**What to do:**
a. In the letter from Australia, how many countries did Estee Lauder's company expand across?
b. Transcribe the letter from Australia from "Mary Poppins has" to "in hushed whispers.".

Text under study: Begin

<$BlogRSDURL$>

Letter from Australia

This is a weekly update from Australia, written by a person who has a tendency to ramble (one of the main features of bloggers, maybe?). Inspired by the one and only Alistair Cooke, recently departed in April 2004, age 95.

Friday, April 30, 2004

The passing of great men has often captured the imagination of the popular masses. Less so the great women of this world. Certainly the contributions to society of Queen Victoria in the early 20th Century, and Mother Theresa late last century have been well acclaimed and recognised.

Perhaps the years to come, one may recall the life of one Estee Lauder. Born Josephine Esther Mentzer, she developed and nurtured her passion for cosmetics, and introduces the concept of having free sample displays in retail outlets. Her understanding of the market’s desire to ‘try before you buy’ propelled her company to expand across 118 countries that currently controls merely 45% of the US market. Until recently, Estee Lauder would personally launch new retail outlets as far flung as Easter Europe. Her focus on creating opportunities to allow women to feel beautiful has remained constant throughout. Indeed, what Estee Lauder has stood for during her 97 years of life continue through product lines such as Prescriptives, Clinique, Origins and Aramis.

Mary Poppins has arguably been one of the most talked about children’s books since the first book was published sometime in the 1930s. Yet its Australian-born creator has always maintained that she had never intended to write specifically for children. During interviews (which were infrequent, and never about her private life), P. L. Travers would say that her books (eight in totally for Mary Poppins series, amongst many poems and other literary works) were written for people who have not forgotten the child within. The film, created by Disney, popularised the first book, although details such as the many years that it took to arrive at an agreement with Travers, and her often-strident position against distorting her prized work via film, were often communicated in hushed whispers.

Text under study: End
Source material: Begin

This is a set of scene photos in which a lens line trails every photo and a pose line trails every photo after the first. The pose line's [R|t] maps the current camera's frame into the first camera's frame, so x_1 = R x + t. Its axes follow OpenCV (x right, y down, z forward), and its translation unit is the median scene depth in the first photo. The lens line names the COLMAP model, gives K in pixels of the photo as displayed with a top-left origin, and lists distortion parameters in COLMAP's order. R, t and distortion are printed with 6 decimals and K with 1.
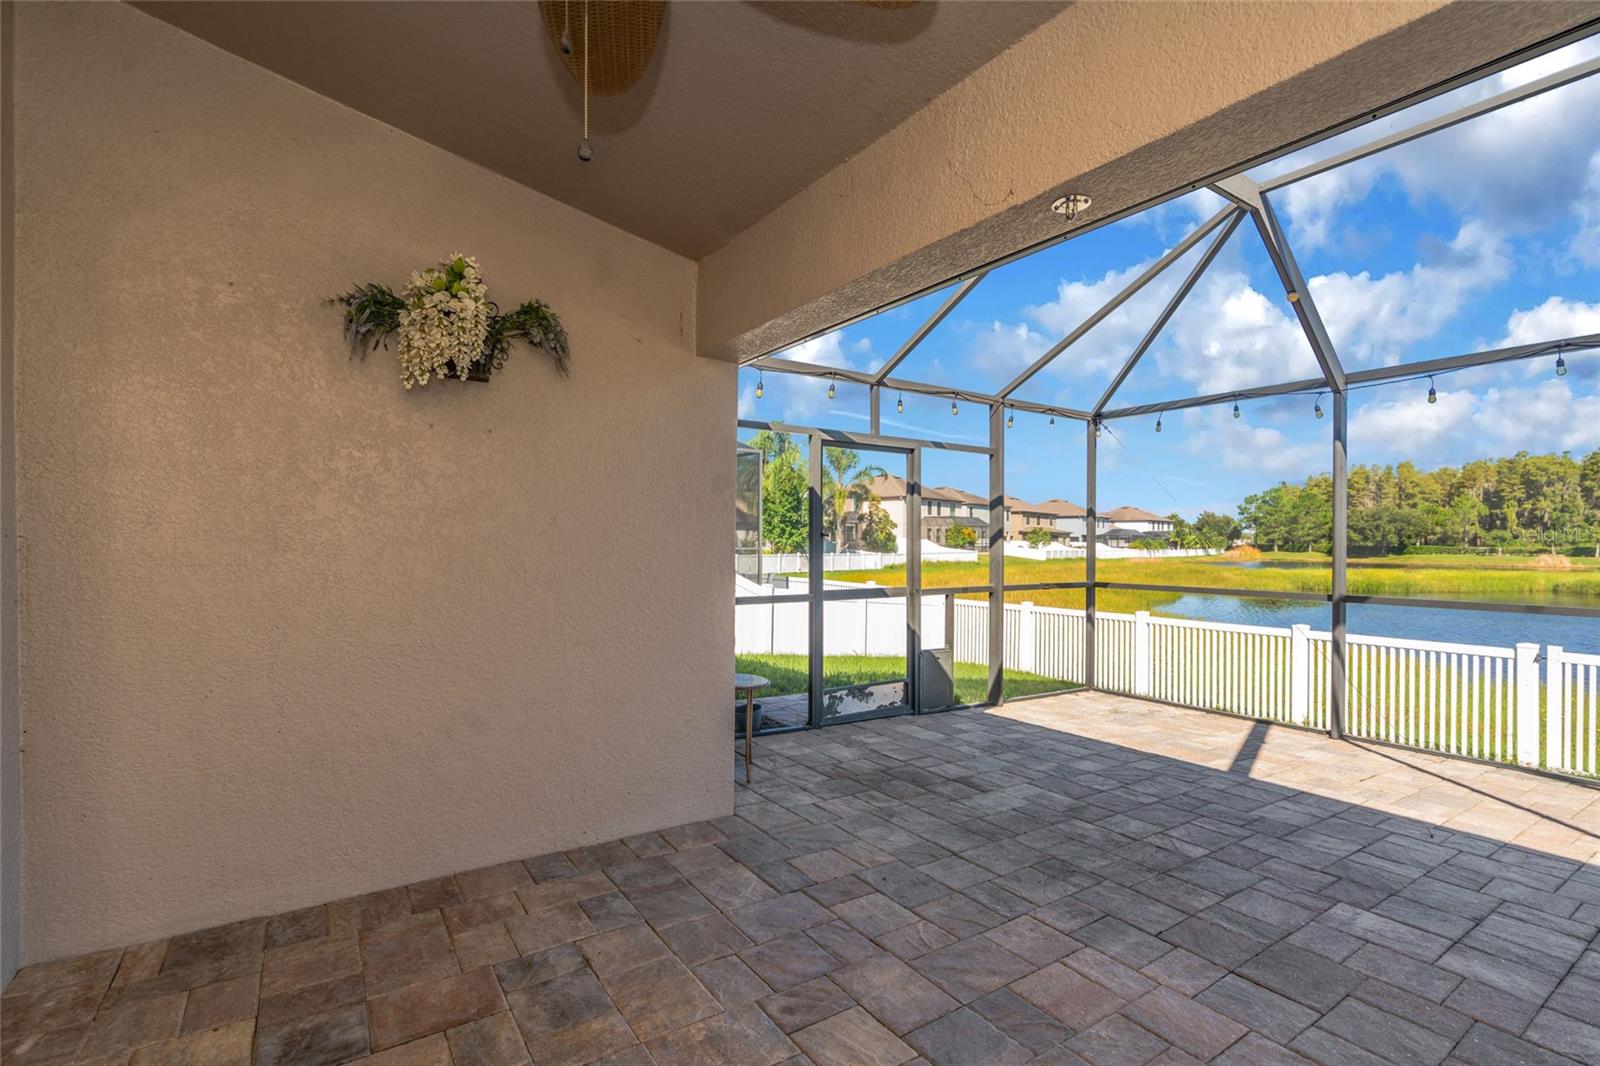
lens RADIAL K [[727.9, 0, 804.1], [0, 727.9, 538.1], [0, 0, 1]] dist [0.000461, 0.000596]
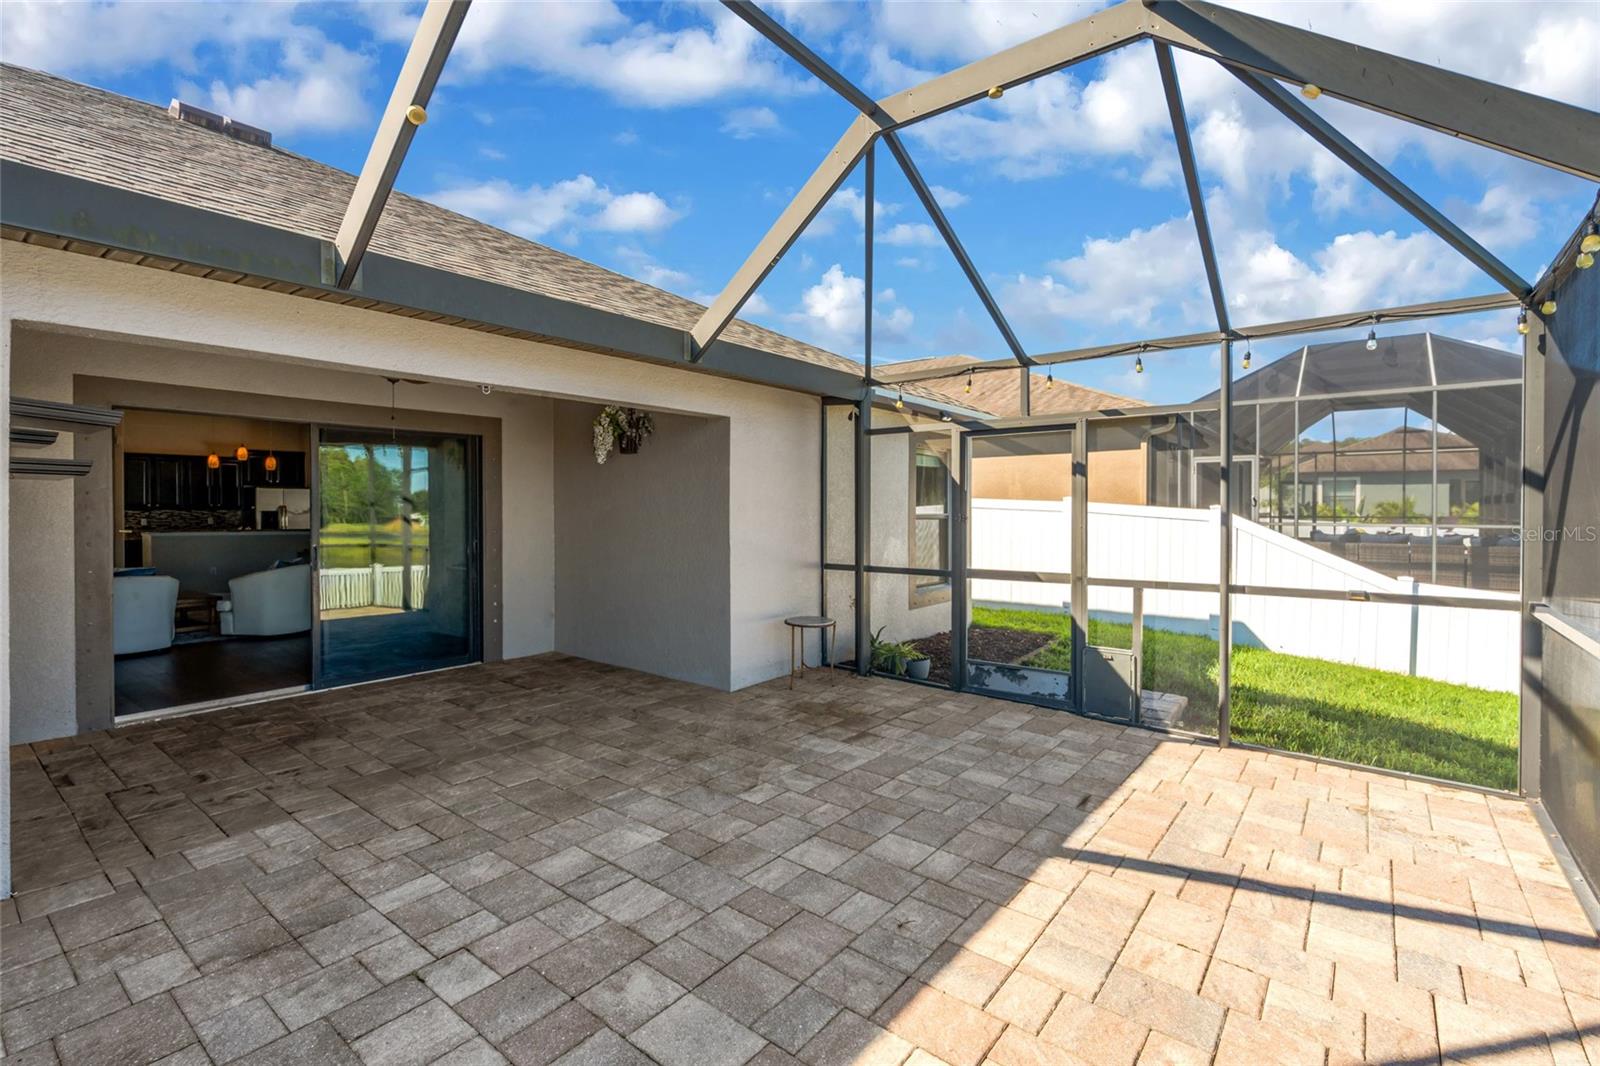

Source material: End

**Answers per task:**
a. 118 countries.

b.
Mary Poppins has arguably been one of the most talked about children’s books since the first book was published sometime in the 1930s. Yet its Australian-born creator has always maintained that she had never intended to write specifically for children. During interviews (which were infrequent, and never about her private life), P. L. Travers would say that her books (eight in totally for Mary Poppins series, amongst many poems and other literary works) were written for people who have not forgotten the child within. The film, created by Disney, popularised the first book, although details such as the many years that it took to arrive at an agreement with Travers, and her often-strident position against distorting her prized work via film, were often communicated in hushed whispers.